The stock market dug itself a hole to start the week, as growth concerns sent each of the major indices down at least 2.0% on Monday. The widely-held technology stocks were the primary targets for sellers, yet they had ample company.
There is an effort being made this morning to dig out from the hole.
Currently, the S&P futures are up 10 points and are trading 0.4% above fair value. The Nasdaq 100 futures are up 40 points and are trading 0.5% above fair value. The Dow Jones Industrial Average futures are up 46 points and are trading 2% above fair value.
Dow component Home Depot (HD) is garnering some attribution for the positive bias. The home improvement retailer put up some impressive third quarter results, which featured a 5.4% increase in U.S. comparable-store sales, and raised its FY18 revenue, EPS, and comparable-store sales guidance.
Shares of HD are up 0.9% in pre-market action. Advance Auto Parts (AAP) is another retailer that topped third quarter estimates and raised its FY18 guidance. Its stock is indicated 5.2% higher.
Good vibes from the retail space, then, are making up somewhat for the bad vibes that surrounded the information technology, financial, and energy sectors on Monday.

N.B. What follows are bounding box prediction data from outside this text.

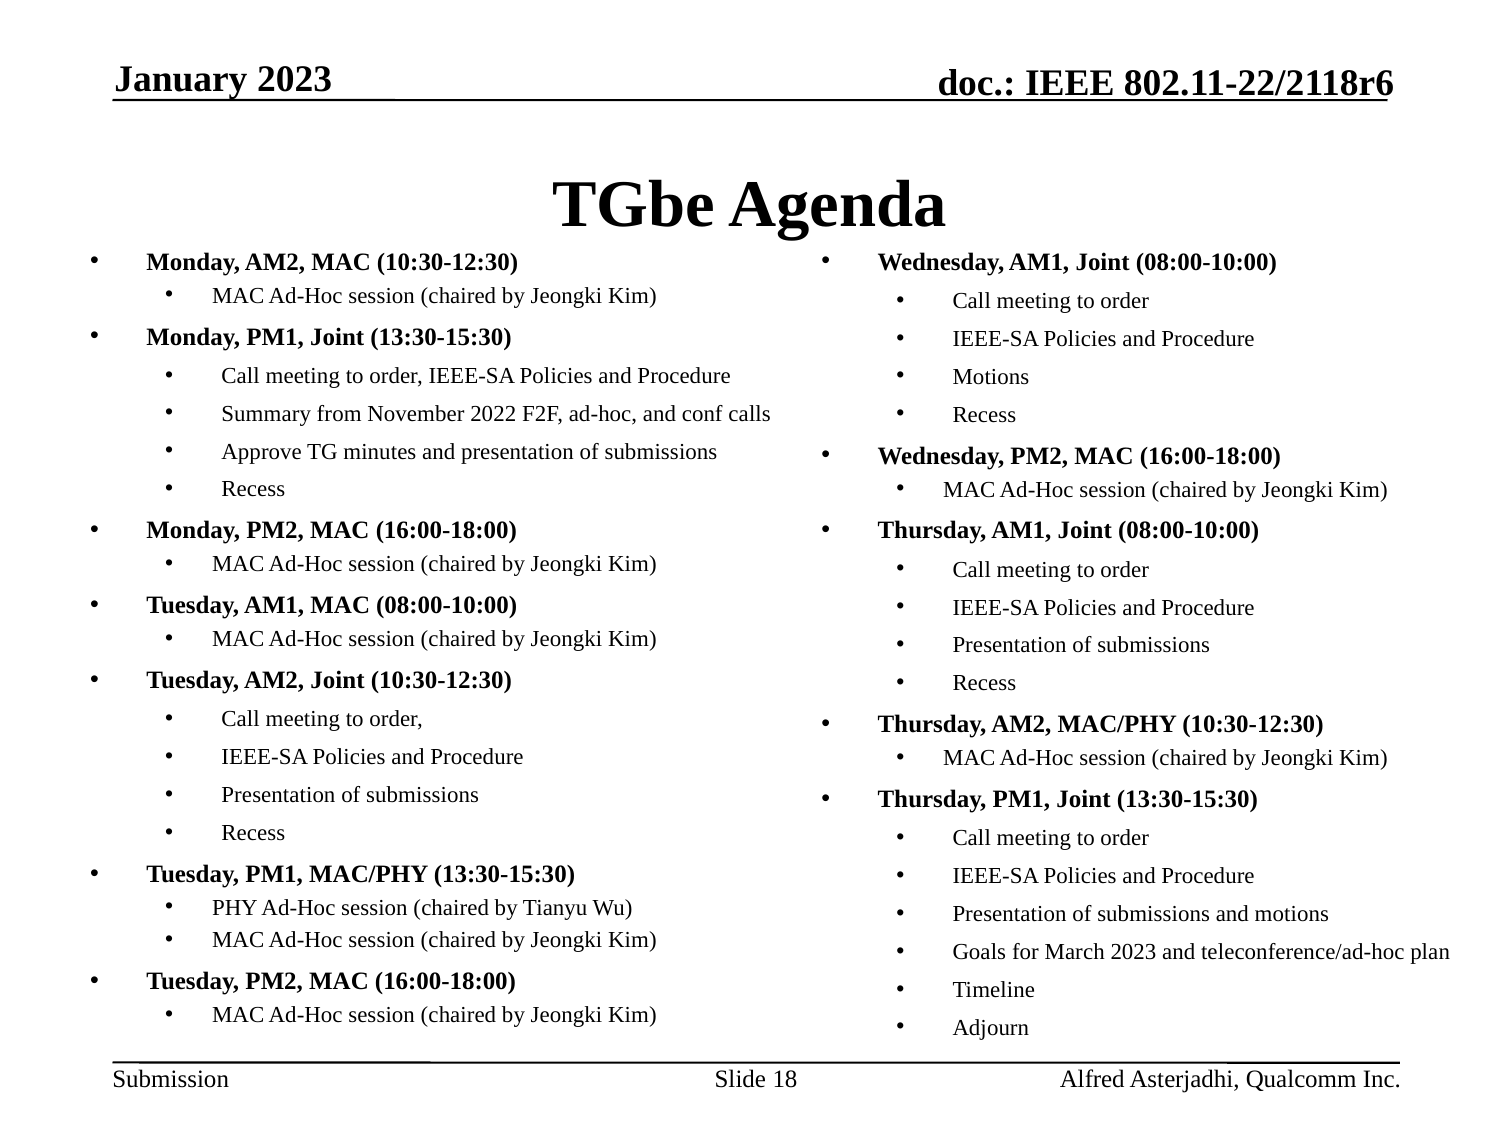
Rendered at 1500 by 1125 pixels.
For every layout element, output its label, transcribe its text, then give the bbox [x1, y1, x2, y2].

title TGbe Agenda [112, 112, 1388, 237]
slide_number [114, 54, 423, 100]
text_box Wednesday, AM1, Joint (08:00-10:00) Call meeting to order IEEE-SA Policies and Procedure Motions Recess Wednesday, PM2, MAC (16:00-18:00) MAC Ad-Hoc session (chaired by Jeongki Kim) Thursday, AM1, Joint (08:00-10:00) Call meeting to order IEEE-SA Policies and Procedure Presentation of submissions Recess Thursday, AM2, MAC/PHY (10:30-12:30) MAC Ad-Hoc session (chaired by Jeongki Kim) Thursday, PM1, Joint (13:30-15:30) Call meeting to order IEEE-SA Policies and Procedure Presentation of submissions and motions Goals for March 2023 and teleconference/ad-hoc plan Timeline Adjourn [806, 237, 1500, 1050]
list Monday, AM2, MAC (10:30-12:30) MAC Ad-Hoc session (chaired by Jeongki Kim) Monday, PM1, Joint (13:30-15:30) Call meeting to order, IEEE-SA Policies and Procedure Summary from November 2022 F2F, ad-hoc, and conf calls Approve TG minutes and presentation of submissions Recess Monday, PM2, MAC (16:00-18:00) MAC Ad-Hoc session (chaired by Jeongki Kim) Tuesday, AM1, MAC (08:00-10:00) MAC Ad-Hoc session (chaired by Jeongki Kim) Tuesday, AM2, Joint (10:30-12:30) Call meeting to order, IEEE-SA Policies and Procedure Presentation of submissions Recess Tuesday, PM1, MAC/PHY (13:30-15:30) PHY Ad-Hoc session (chaired by Tianyu Wu) MAC Ad-Hoc session (chaired by Jeongki Kim) Tuesday, PM2, MAC (16:00-18:00) MAC Ad-Hoc session (chaired by Jeongki Kim) [74, 237, 838, 1063]
slide_number Slide 18 [712, 1061, 800, 1123]
footer Alfred Asterjadhi, Qualcomm Inc. [878, 1061, 1402, 1093]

Another element lending some support today is a report that Treasury Secretary Mnuchin and Chinese Vice Premier Liu had a recent phone conversation geared toward trying to ease the trade tension between the U.S. and China heading into the G20 meeting at the end of the month.
That news, however, should be interpreted with a grain of salt for several reasons: (1) it isn't a surprise that back-channel conversations were happening (2) it has been previously reported that the two sides would be aiming to lower the temperature on their trade dispute going into the meeting and (3) everyone should be aware by now that words have typically spoken louder than action in the bid to resolve the trade disagreement.

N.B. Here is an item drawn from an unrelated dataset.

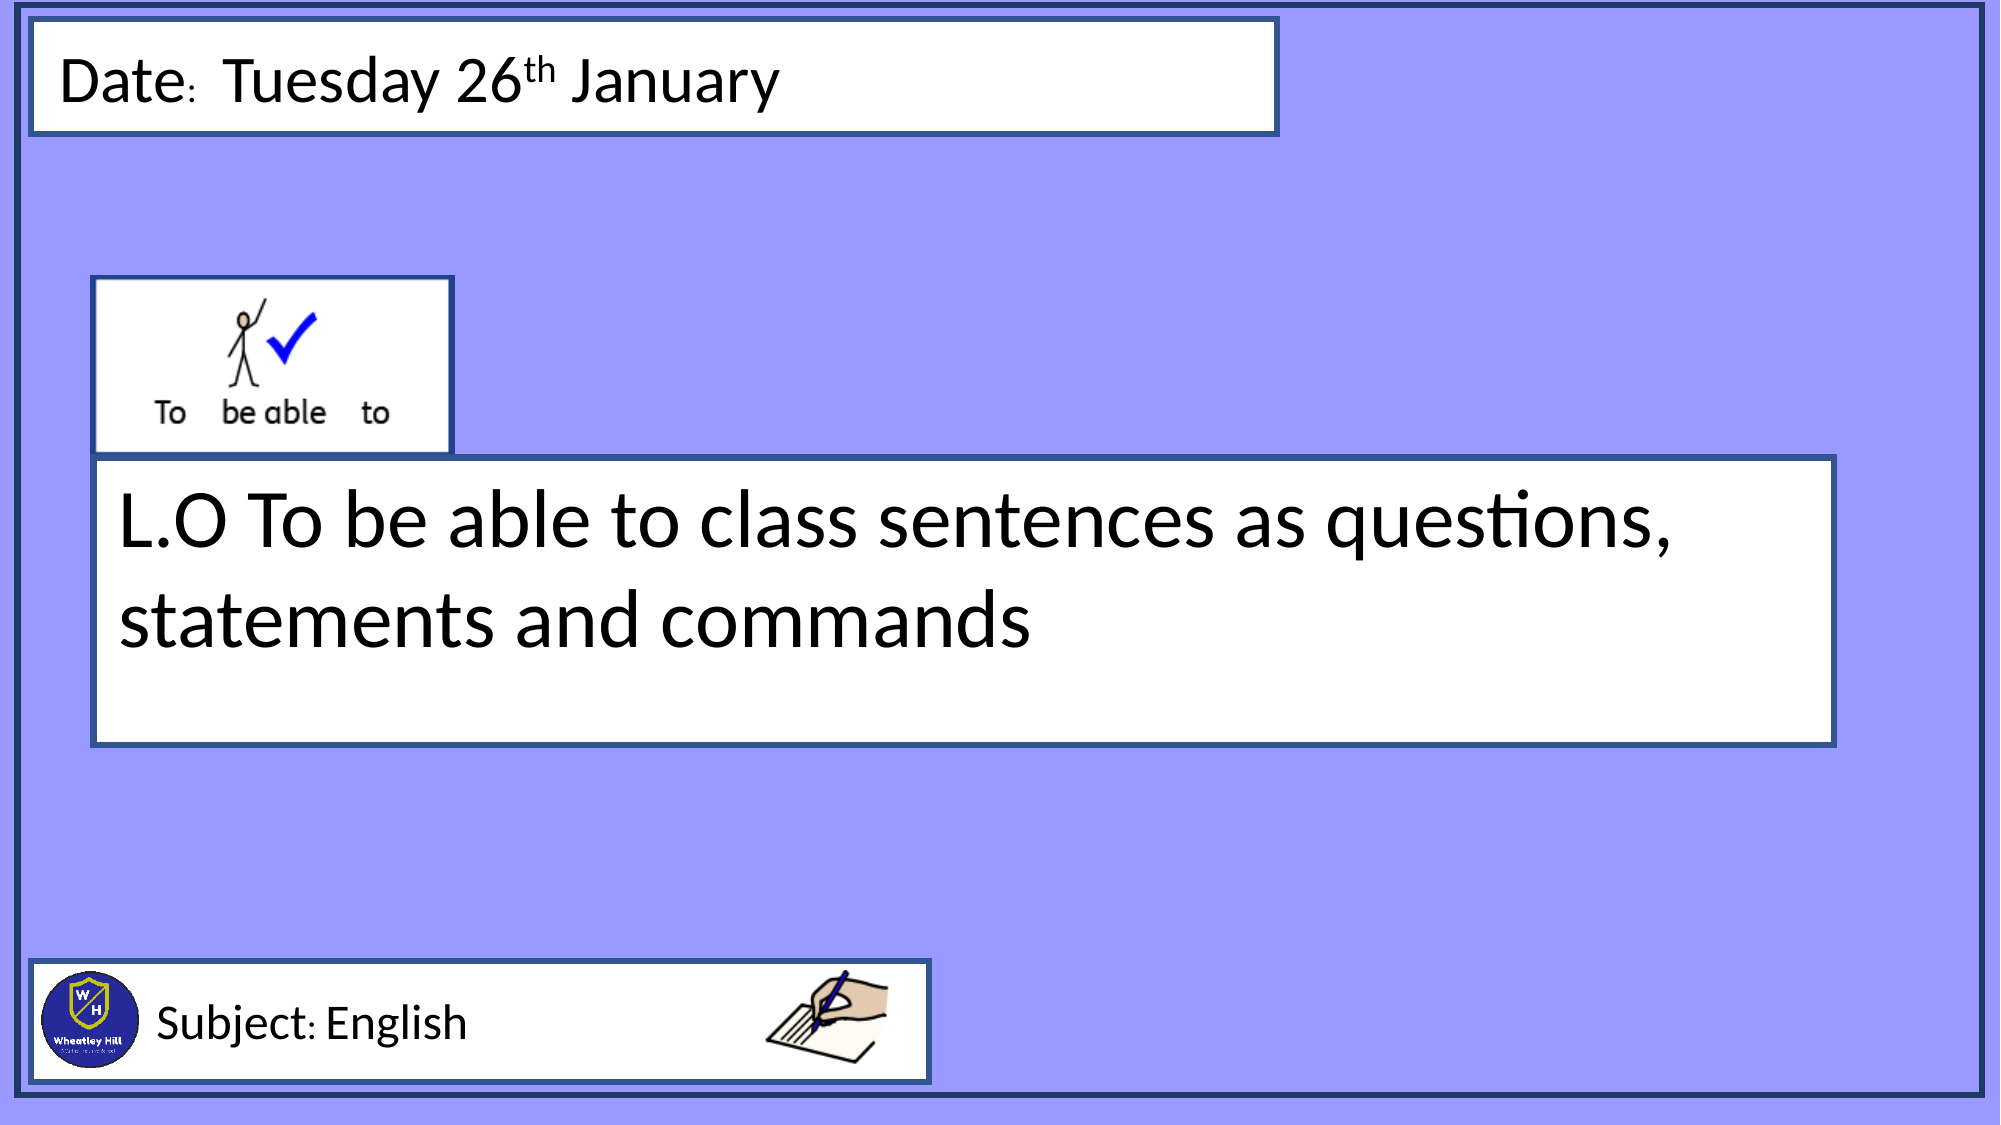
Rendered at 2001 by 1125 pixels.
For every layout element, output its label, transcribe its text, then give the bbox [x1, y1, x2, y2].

Separately, we would hasten to point out that there are separate reports suggesting President Trump will be meeting with his advisors today to discuss whether to impose a 25% tariff on autos and there is a tweet from the president this morning that is critical of the tariffs France places on wine imports.

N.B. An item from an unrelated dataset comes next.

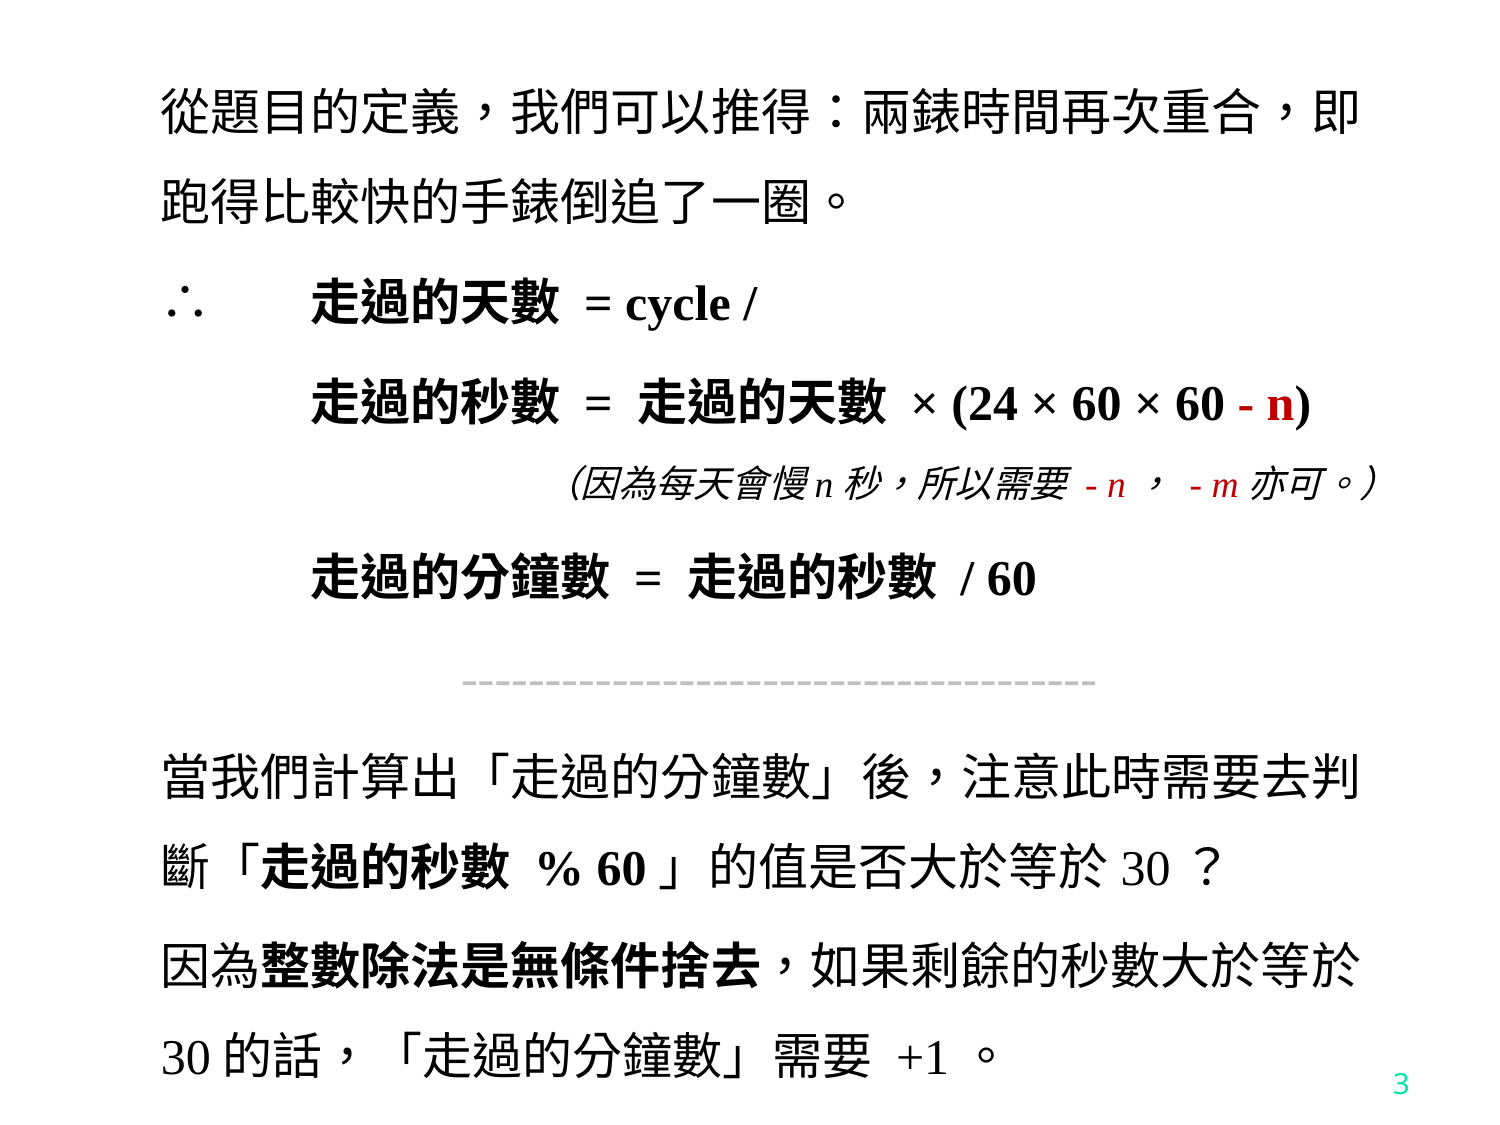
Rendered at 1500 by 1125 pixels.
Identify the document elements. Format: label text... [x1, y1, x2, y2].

In other words, the kumbaya trade moment everyone is hoping for hasn't arrived yet.
It doesn't appear either that a bottom has arrived yet for Apple (AAPL). It is down 1.1% in pre-market trading after Goldman Sachs cut its earnings estimates and lowered its price target to $209 from $222 following Monday's warning from supplier Lumentum (LITE).
Apple's weakness remains a weight on the broader market. In the same vein, so does the continued weakness in oil prices ($59.05, -$0.89, -1.5%), which have fallen for 11 straight sessions. That weakness is pressuring the energy sector, as it is leading to questions about earnings prospects.
The latter has been at the heart of the matter for the stock market's recent struggles. Earnings prospects in general are being called into question as interest rates have risen, the dollar has strengthened, input costs have increased, and global economies have slowed.